Sirocco is one of my favourite cookbooks (vegetarian-friendly!). Written by Sabrina Ghayour, it melds her family’s Persian background with a life lived in London to make something new – modern British cuisine at its very finest. I love her strong, bright, bold flavours – sumac, za’atar, chilli and harissa, lemon, barberries, nigella seeds, pomegranate molasses, garlic, pickles, big handfuls of fresh herbs – making fresh vegetables and pulses taste amazing. This is my kind of vegetable cooking.

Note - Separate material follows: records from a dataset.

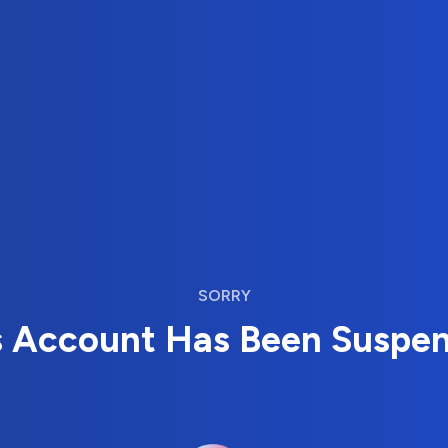
SORRY
s Account Has Been Suspe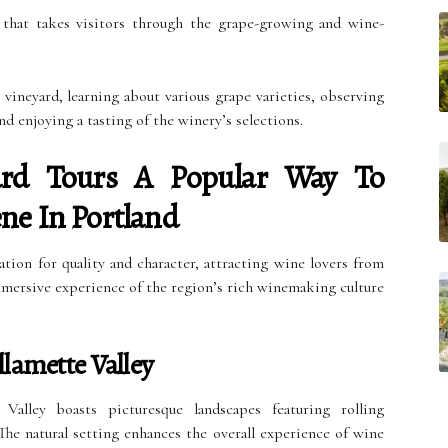
 that takes visitors through the grape-growing and wine-
 vineyard, learning about various grape varieties, observing
d enjoying a tasting of the winery’s selections.
rd Tours A Popular Way To
ne In Portland
ation for quality and character, attracting wine lovers from
immersive experience of the region’s rich winemaking culture
lamette Valley
Valley boasts picturesque landscapes featuring rolling
he natural setting enhances the overall experience of wine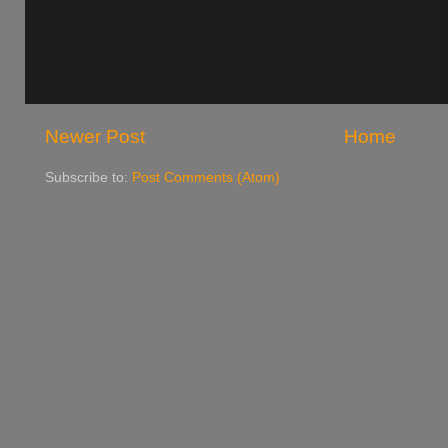
Newer Post
Home
Subscribe to:
Post Comments (Atom)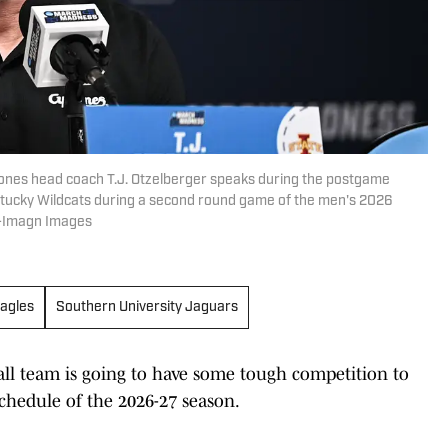
lones head coach T.J. Otzelberger speaks during the postgame
ntucky Wildcats during a second round game of the men's 2026
e-Imagn Images
agles
Southern University Jaguars
ll team is going to have some tough competition to
chedule of the 2026-27 season.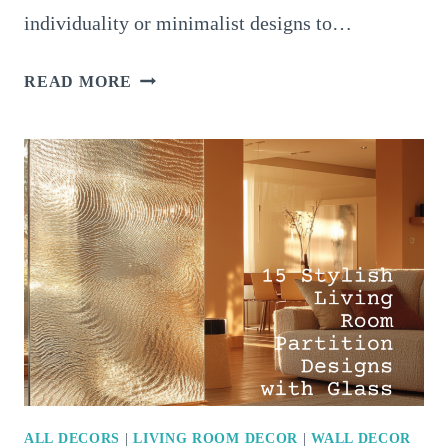
individuality or minimalist designs to…
12
READ MORE
TRENDY
LIVING
ROOM
CURTAINS
THAT
MAKE
A
STATEMENT
ALL DECORS
|
LIVING ROOM DECOR
|
WALL DECOR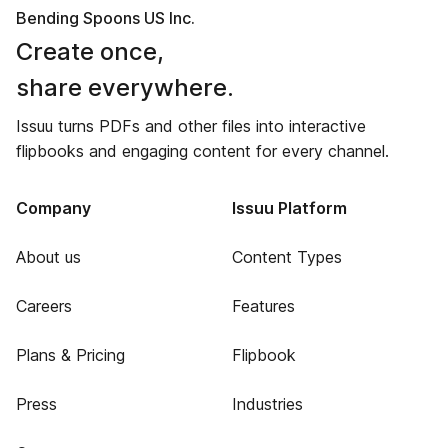
Bending Spoons US Inc.
Create once,
share everywhere.
Issuu turns PDFs and other files into interactive
flipbooks and engaging content for every channel.
Company
Issuu Platform
About us
Content Types
Careers
Features
Plans & Pricing
Flipbook
Press
Industries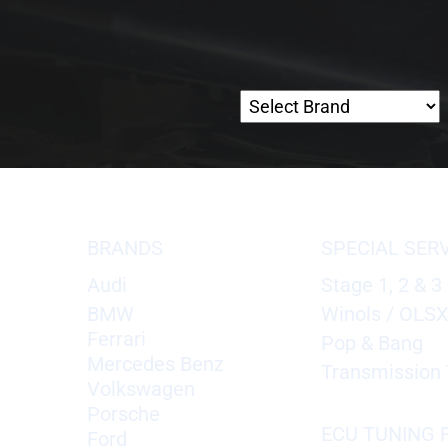
BRANDS
SPECIAL SER
Audi
Stage 1, 2 & 3
BMW
Winols / OLS
Ferrari
Pop & Bang
Mercedes Benz
Transmission 
Volkswagen
Porsche
ECU TUNING F
Ford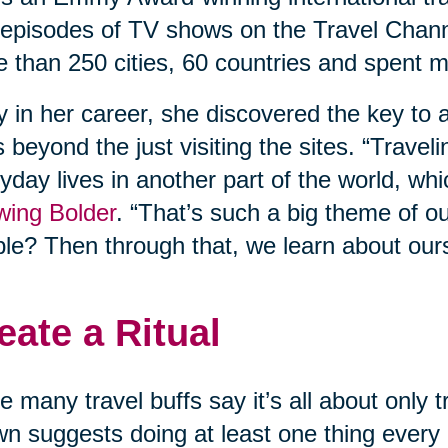
episodes of TV shows on the Travel Chann
 than 250 cities, 60 countries and spent m
y in her career, she discovered the key to a
 beyond the just visiting the sites. “Travel
yday lives in another part of the world, whi
wing Bolder
. “That’s such a big theme of o
le? Then through that, we learn about our
eate a Ritual
e many travel buffs say it’s all about only
n suggests doing at least one thing every d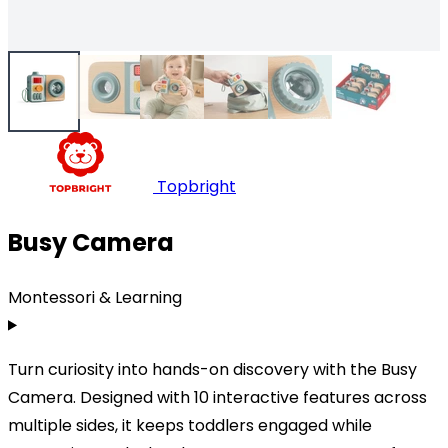
Topbright
Busy Camera
Montessori & Learning
Turn curiosity into hands-on discovery with the Busy
Camera. Designed with 10 interactive features across
multiple sides, it keeps toddlers engaged while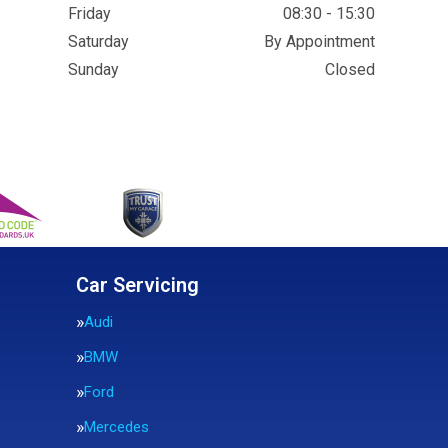
Friday
08:30 - 15:30
Saturday
By Appointment
Sunday
Closed
Car Servicing
Audi
BMW
Ford
Mercedes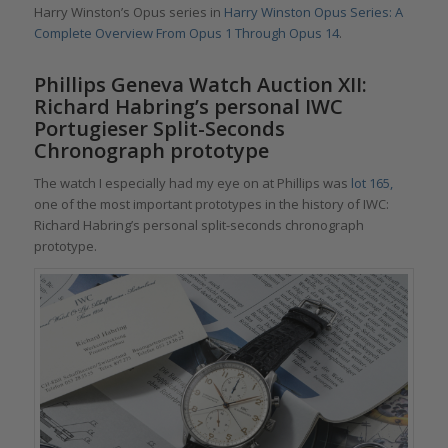
Harry Winston’s Opus series in
Harry Winston Opus Series: A
Complete Overview From Opus 1 Through Opus 14
.
Phillips Geneva Watch Auction XII:
Richard Habring’s personal IWC
Portugieser Split-Seconds
Chronograph prototype
The watch I especially had my eye on at Phillips was
lot 165,
one of the most important prototypes in the history of IWC:
Richard Habring’s personal split-seconds chronograph
prototype.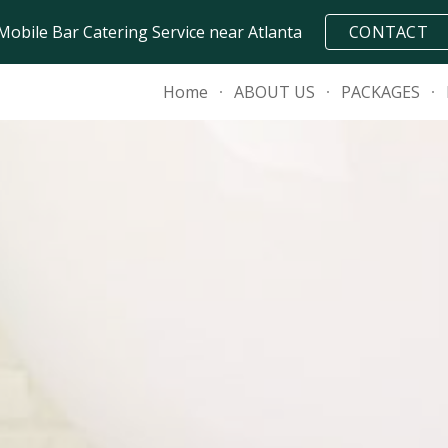
Mobile Bar Catering Service near Atlanta
CONTACT
ip to main content
Skip to navigat
Home
ABOUT US
PACKAGES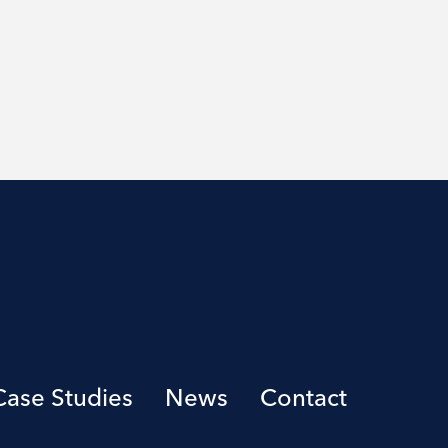
Case Studies
News
Contact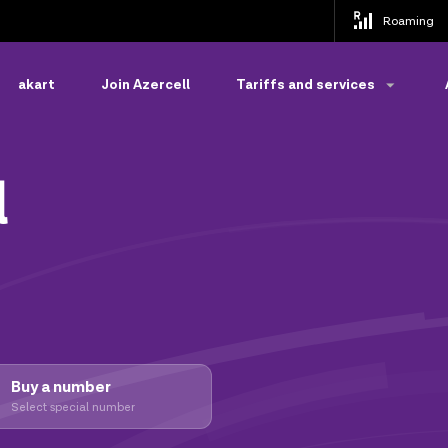
Roaming
akart
Join Azercell
Tariffs and services
l
Buy a number
Select special number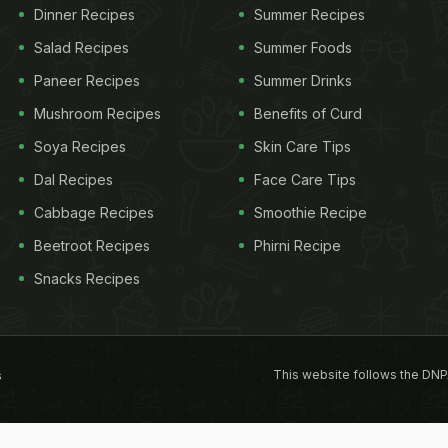
Dinner Recipes
Summer Recipes
Salad Recipes
Summer Foods
Paneer Recipes
Summer Drinks
Mushroom Recipes
Benefits of Curd
Soya Recipes
Skin Care Tips
Dal Recipes
Face Care Tips
Cabbage Recipes
Smoothie Recipe
Beetroot Recipes
Phirni Recipe
Snacks Recipes
This website follows the DNP
s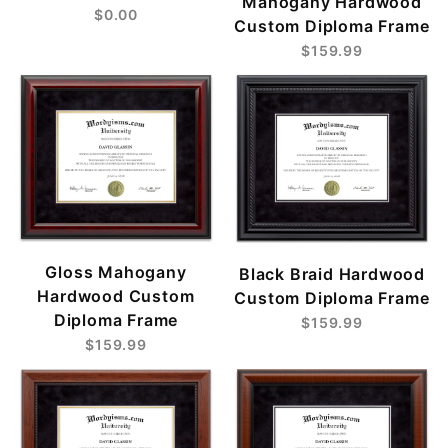
Mahogany Hardwood
$0.00
Custom Diploma Frame
$159.99
Gloss Mahogany
Black Braid Hardwood
Hardwood Custom
Custom Diploma Frame
Diploma Frame
$159.99
$159.99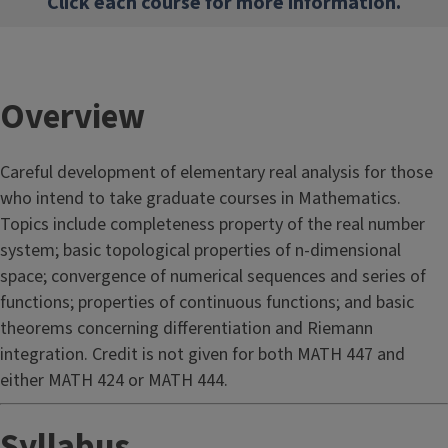
Click each course for more information.
Overview
Careful development of elementary real analysis for those
who intend to take graduate courses in Mathematics.
Topics include completeness property of the real number
system; basic topological properties of n-dimensional
space; convergence of numerical sequences and series of
functions; properties of continuous functions; and basic
theorems concerning differentiation and Riemann
integration. Credit is not given for both MATH 447 and
either MATH 424 or MATH 444.
Syllabus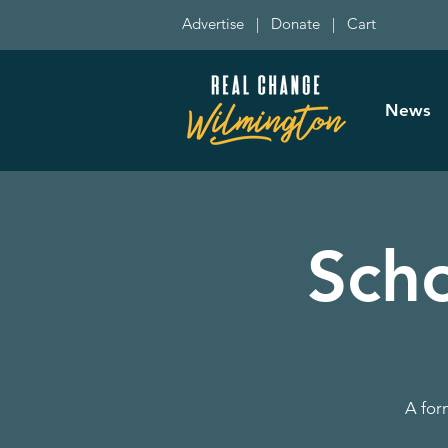
Advertise
|
Donate
|
Cart
News
Sch
A for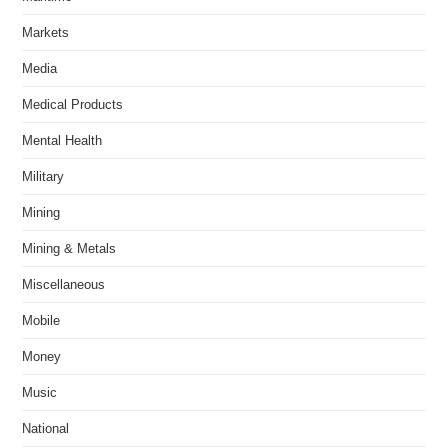
Markets
Media
Medical Products
Mental Health
Military
Mining
Mining & Metals
Miscellaneous
Mobile
Money
Music
National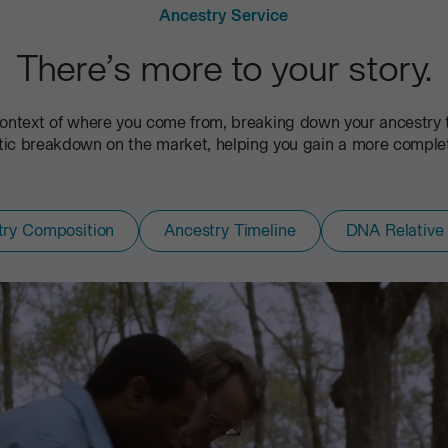
Ancestry Service
There’s more to your story.
ontext of where you come from, breaking down your ancestry to
c breakdown on the market, helping you gain a more complete 
try Composition
Ancestry Timeline
DNA Relative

The book is a riot of colour – the food, props, backgrounds and graphic design. To me, this book is exceptionally well designed and everything matches absolutely beautifully. When I wrote my own cookbook, How to Cook Halloumi, I had Sabrina Ghayour’s wonderful effort very firmly in mind. This book gave me the permission to fill my photography with bright, happy colour and to really celebrate up close the luscious textures of delicious, healthy, made-from-scratch food.
Marinated halloumi in vine leaves with barberry freekeh
I have cooked all kinds of dishes from this lovely book. Broccoli, barberry and chilli fritters, Courgette fries with sumac salt, Courgette, saffron and potato kuku (frittata), Chickpea and potato latkes, Puy lentil, caper and red onion salad, Cumin-roasted aubergine wedges, Roasted cherry tomatoes with goat curd, pine nuts and grape molasses, also sweets like Nectarine pavlova with mint, almonds and tea syrup.
And this is just the tip of the iceberg. There is so much more I want to cook. This is not just a book to look at – although it is absolutely beautiful – it is a book to cook from again and again and again. See Sirocco on Amazon.
Sabrina Ghayour introduced me to the joy of baking cheese in vine leaves – my new favourite technique – and inspired one of my recent halloumi recipes, Marinated halloumi in vine leaves with barberry freekeh (above). A taste sensation!